A backward travelling Stokes beam was used to further compress the optical energy in time. When stimulated scattering became an issue in LLNL’s Nova laser studies, Murray was called upon to figure out how to understand and overcome this limitation. Murray served as lead scientist for the Beamlet test-bed. As chief scientist, Murray was a key member of the NIF laser design team from its conception through its successful commissioning. He led the beam smoothing working group with colleagues Sham Dixit and Mark Henesian and guided many NIF design efforts. Murray and Henesian at LLNL were the first to observe and quantify the effects of stimulated rotational Raman scattering (SRRS) from molecular nitrogen in long air paths and the extreme beam filamentation from this effect in atmospheric propagation.
Murray was the lead member of a team with Henesian and Jeff Paisner in the study of atmospheric SRRS for the Star Wars Program at LLNL. Murray correctly identified transverse stimulated Brillouin scattering at the third harmonic as the cause of optical damage in the NOVA large aperture fused silica focusing optics and suggested using a small amount of bandwidth on the laser pulse to mitigate the damage.

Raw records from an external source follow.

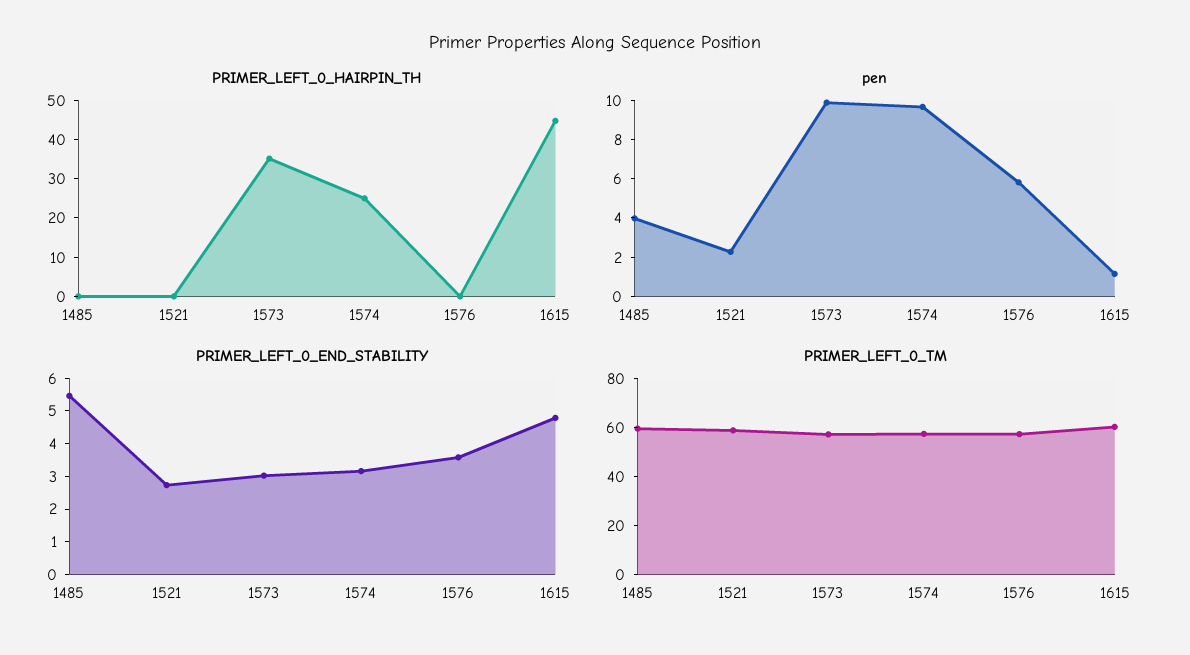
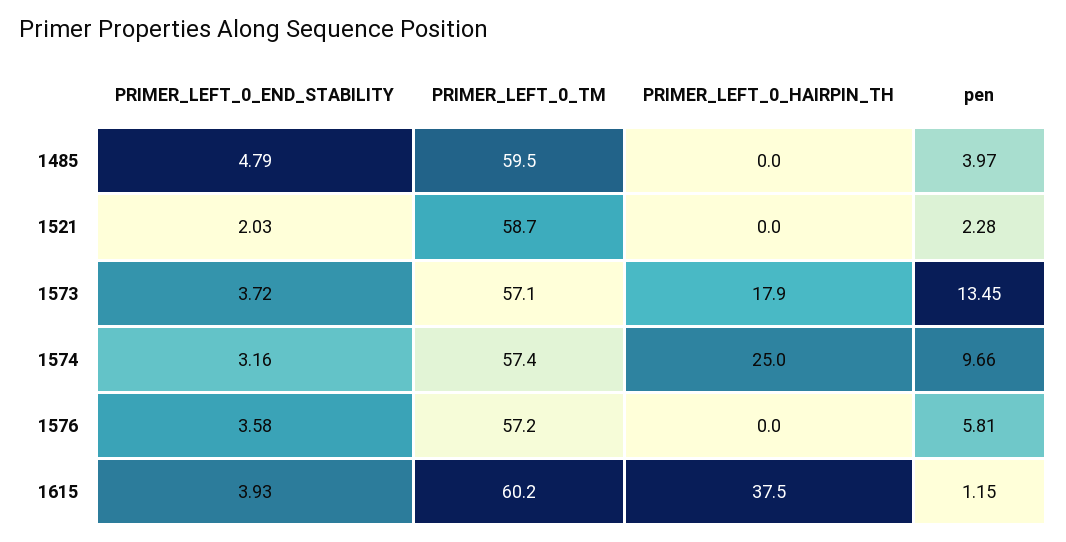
PRIMER_LEFT_0_HAIRPIN_TH, 1573: 35 -> 17.9
PRIMER_LEFT_0_HAIRPIN_TH, 1615: 45 -> 37.5
pen, 1573: 10 -> 13.45
PRIMER_LEFT_0_END_STABILITY, 1485: 5.5 -> 4.79
PRIMER_LEFT_0_END_STABILITY, 1521: 2.75 -> 2.03
PRIMER_LEFT_0_END_STABILITY, 1573: 3 -> 3.72
PRIMER_LEFT_0_END_STABILITY, 1615: 4.75 -> 3.93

Several of Murray’s publications remain highly cited to this day, including “Raman Pulse-Compression of Excimer Lasers for Application to Laser Fusion,” published in IEE Journal of Quantum Electronics (Vol 15, Issue 5, 1979) and co-authored by J. Goldhar and D. Eimerl et al; and “National Ignition Facility Laser Performance Status,” in Applied Optics (Volume 46 Issue 16, 2007) and co-authored by C. A. Haynam, P. Wegner, and J. Auerbach. Murray began his association with Optical Society of America (OSA) publications in 1984 as a topical editor for JOSA B. In 1991 he became a divisional editor for Applied Optics, and he served as editor-in-chief from 1993-1999. He was chairman of the OSA Publications Council from 2000-2002. He was elected a Fellow of OSA in 1993.
Murray enjoyed his family, photography, woodworking, and carpentry. In addition to his many accomplishments, he will be especially remembered for his great vision and mentoring and encouragement of young scientists, and as a kind and empathetic friend to all. He will be sincerely missed by his family, many friends, and many past colleagues.